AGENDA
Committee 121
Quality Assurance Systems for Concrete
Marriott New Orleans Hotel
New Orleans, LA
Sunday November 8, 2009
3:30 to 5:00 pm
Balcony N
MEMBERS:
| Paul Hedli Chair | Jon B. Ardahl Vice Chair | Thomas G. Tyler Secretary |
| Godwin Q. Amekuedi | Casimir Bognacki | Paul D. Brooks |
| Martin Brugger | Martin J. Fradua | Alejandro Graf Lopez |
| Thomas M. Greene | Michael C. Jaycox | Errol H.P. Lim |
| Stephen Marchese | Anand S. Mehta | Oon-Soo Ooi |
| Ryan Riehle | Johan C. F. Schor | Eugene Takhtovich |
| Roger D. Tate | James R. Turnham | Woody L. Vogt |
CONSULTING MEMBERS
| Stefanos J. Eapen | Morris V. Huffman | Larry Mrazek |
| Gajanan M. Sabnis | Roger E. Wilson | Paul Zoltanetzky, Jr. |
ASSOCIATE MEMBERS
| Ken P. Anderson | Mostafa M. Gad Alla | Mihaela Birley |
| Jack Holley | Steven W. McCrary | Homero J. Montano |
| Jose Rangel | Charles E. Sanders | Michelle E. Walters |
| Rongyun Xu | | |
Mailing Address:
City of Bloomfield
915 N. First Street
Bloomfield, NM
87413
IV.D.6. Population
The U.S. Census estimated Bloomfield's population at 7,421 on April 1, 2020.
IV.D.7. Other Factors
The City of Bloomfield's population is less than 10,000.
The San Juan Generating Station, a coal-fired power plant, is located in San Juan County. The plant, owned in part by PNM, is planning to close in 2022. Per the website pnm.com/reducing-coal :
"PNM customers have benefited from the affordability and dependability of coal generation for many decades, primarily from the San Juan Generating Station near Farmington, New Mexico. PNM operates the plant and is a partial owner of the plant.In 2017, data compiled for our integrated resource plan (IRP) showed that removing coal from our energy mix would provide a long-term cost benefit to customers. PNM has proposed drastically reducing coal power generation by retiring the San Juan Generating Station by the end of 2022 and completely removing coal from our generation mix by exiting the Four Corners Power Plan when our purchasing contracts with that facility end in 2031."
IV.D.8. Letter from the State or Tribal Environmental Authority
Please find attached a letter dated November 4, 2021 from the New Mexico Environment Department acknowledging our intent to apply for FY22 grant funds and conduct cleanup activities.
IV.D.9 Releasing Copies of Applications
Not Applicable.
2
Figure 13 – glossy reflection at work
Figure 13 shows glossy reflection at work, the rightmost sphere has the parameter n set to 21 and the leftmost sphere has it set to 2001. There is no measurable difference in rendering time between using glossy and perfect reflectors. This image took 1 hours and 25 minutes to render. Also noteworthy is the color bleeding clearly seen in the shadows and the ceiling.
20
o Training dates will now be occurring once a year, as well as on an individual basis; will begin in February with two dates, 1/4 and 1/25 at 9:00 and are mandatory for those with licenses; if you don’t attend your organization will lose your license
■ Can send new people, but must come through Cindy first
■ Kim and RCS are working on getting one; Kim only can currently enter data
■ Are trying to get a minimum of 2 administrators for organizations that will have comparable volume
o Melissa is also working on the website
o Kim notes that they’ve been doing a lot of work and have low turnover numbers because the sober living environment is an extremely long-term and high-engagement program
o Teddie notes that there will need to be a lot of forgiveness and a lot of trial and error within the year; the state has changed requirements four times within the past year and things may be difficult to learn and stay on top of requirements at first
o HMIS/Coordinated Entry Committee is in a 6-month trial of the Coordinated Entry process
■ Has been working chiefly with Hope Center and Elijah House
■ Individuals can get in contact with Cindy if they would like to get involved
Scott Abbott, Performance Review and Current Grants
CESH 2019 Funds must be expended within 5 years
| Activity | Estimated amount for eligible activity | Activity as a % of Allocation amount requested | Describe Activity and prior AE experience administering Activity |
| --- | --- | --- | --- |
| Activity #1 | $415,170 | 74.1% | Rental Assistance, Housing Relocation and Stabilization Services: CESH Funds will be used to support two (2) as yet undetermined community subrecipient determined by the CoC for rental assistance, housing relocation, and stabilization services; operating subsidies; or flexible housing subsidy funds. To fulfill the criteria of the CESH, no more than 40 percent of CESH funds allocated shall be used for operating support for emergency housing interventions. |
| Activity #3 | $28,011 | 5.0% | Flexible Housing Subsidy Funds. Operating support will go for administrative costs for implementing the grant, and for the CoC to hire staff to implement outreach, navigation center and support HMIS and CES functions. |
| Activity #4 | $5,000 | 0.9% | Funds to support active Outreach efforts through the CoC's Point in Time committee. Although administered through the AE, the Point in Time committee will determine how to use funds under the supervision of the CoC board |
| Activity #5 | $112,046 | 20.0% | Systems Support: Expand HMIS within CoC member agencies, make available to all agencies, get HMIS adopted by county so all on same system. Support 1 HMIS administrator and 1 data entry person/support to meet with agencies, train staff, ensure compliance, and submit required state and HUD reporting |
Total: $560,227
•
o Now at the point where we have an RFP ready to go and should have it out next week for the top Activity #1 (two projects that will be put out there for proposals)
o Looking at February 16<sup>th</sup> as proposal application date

EXERCISE INSTRUCTIONS → Whatever appears in the material must be set down again, word for word.

SOLUTION →
AGENDA
Committee 121
Quality Assurance Systems for Concrete
Marriott New Orleans Hotel
New Orleans, LA
Sunday November 8, 2009
3:30 to 5:00 pm
Balcony N
MEMBERS:
| Paul Hedli Chair | Jon B. Ardahl Vice Chair | Thomas G. Tyler Secretary |
| Godwin Q. Amekuedi | Casimir Bognacki | Paul D. Brooks |
| Martin Brugger | Martin J. Fradua | Alejandro Graf Lopez |
| Thomas M. Greene | Michael C. Jaycox | Errol H.P. Lim |
| Stephen Marchese | Anand S. Mehta | Oon-Soo Ooi |
| Ryan Riehle | Johan C. F. Schor | Eugene Takhtovich |
| Roger D. Tate | James R. Turnham | Woody L. Vogt |
CONSULTING MEMBERS
| Stefanos J. Eapen | Morris V. Huffman | Larry Mrazek |
| Gajanan M. Sabnis | Roger E. Wilson | Paul Zoltanetzky, Jr. |
ASSOCIATE MEMBERS
| Ken P. Anderson | Mostafa M. Gad Alla | Mihaela Birley |
| Jack Holley | Steven W. McCrary | Homero J. Montano |
| Jose Rangel | Charles E. Sanders | Michelle E. Walters |
| Rongyun Xu | | |
Mailing Address:
City of Bloomfield
915 N. First Street
Bloomfield, NM
87413
IV.D.6. Population
The U.S. Census estimated Bloomfield's population at 7,421 on April 1, 2020.
IV.D.7. Other Factors
The City of Bloomfield's population is less than 10,000.
The San Juan Generating Station, a coal-fired power plant, is located in San Juan County. The plant, owned in part by PNM, is planning to close in 2022. Per the website pnm.com/reducing-coal :
"PNM customers have benefited from the affordability and dependability of coal generation for many decades, primarily from the San Juan Generating Station near Farmington, New Mexico. PNM operates the plant and is a partial owner of the plant.In 2017, data compiled for our integrated resource plan (IRP) showed that removing coal from our energy mix would provide a long-term cost benefit to customers. PNM has proposed drastically reducing coal power generation by retiring the San Juan Generating Station by the end of 2022 and completely removing coal from our generation mix by exiting the Four Corners Power Plan when our purchasing contracts with that facility end in 2031."
IV.D.8. Letter from the State or Tribal Environmental Authority
Please find attached a letter dated November 4, 2021 from the New Mexico Environment Department acknowledging our intent to apply for FY22 grant funds and conduct cleanup activities.
IV.D.9 Releasing Copies of Applications
Not Applicable.
2
Figure 13 – glossy reflection at work
Figure 13 shows glossy reflection at work, the rightmost sphere has the parameter n set to 21 and the leftmost sphere has it set to 2001. There is no measurable difference in rendering time between using glossy and perfect reflectors. This image took 1 hours and 25 minutes to render. Also noteworthy is the color bleeding clearly seen in the shadows and the ceiling.
20
o Training dates will now be occurring once a year, as well as on an individual basis; will begin in February with two dates, 1/4 and 1/25 at 9:00 and are mandatory for those with licenses; if you don’t attend your organization will lose your license
■ Can send new people, but must come through Cindy first
■ Kim and RCS are working on getting one; Kim only can currently enter data
■ Are trying to get a minimum of 2 administrators for organizations that will have comparable volume
o Melissa is also working on the website
o Kim notes that they’ve been doing a lot of work and have low turnover numbers because the sober living environment is an extremely long-term and high-engagement program
o Teddie notes that there will need to be a lot of forgiveness and a lot of trial and error within the year; the state has changed requirements four times within the past year and things may be difficult to learn and stay on top of requirements at first
o HMIS/Coordinated Entry Committee is in a 6-month trial of the Coordinated Entry process
■ Has been working chiefly with Hope Center and Elijah House
■ Individuals can get in contact with Cindy if they would like to get involved
Scott Abbott, Performance Review and Current Grants
CESH 2019 Funds must be expended within 5 years
| Activity | Estimated amount for eligible activity | Activity as a % of Allocation amount requested | Describe Activity and prior AE experience administering Activity |
| --- | --- | --- | --- |
| Activity #1 | $415,170 | 74.1% | Rental Assistance, Housing Relocation and Stabilization Services: CESH Funds will be used to support two (2) as yet undetermined community subrecipient determined by the CoC for rental assistance, housing relocation, and stabilization services; operating subsidies; or flexible housing subsidy funds. To fulfill the criteria of the CESH, no more than 40 percent of CESH funds allocated shall be used for operating support for emergency housing interventions. |
| Activity #3 | $28,011 | 5.0% | Flexible Housing Subsidy Funds. Operating support will go for administrative costs for implementing the grant, and for the CoC to hire staff to implement outreach, navigation center and support HMIS and CES functions. |
| Activity #4 | $5,000 | 0.9% | Funds to support active Outreach efforts through the CoC's Point in Time committee. Although administered through the AE, the Point in Time committee will determine how to use funds under the supervision of the CoC board |
| Activity #5 | $112,046 | 20.0% | Systems Support: Expand HMIS within CoC member agencies, make available to all agencies, get HMIS adopted by county so all on same system. Support 1 HMIS administrator and 1 data entry person/support to meet with agencies, train staff, ensure compliance, and submit required state and HUD reporting |
Total: $560,227
•
o Now at the point where we have an RFP ready to go and should have it out next week for the top Activity #1 (two projects that will be put out there for proposals)
o Looking at February 16<sup>th</sup> as proposal application date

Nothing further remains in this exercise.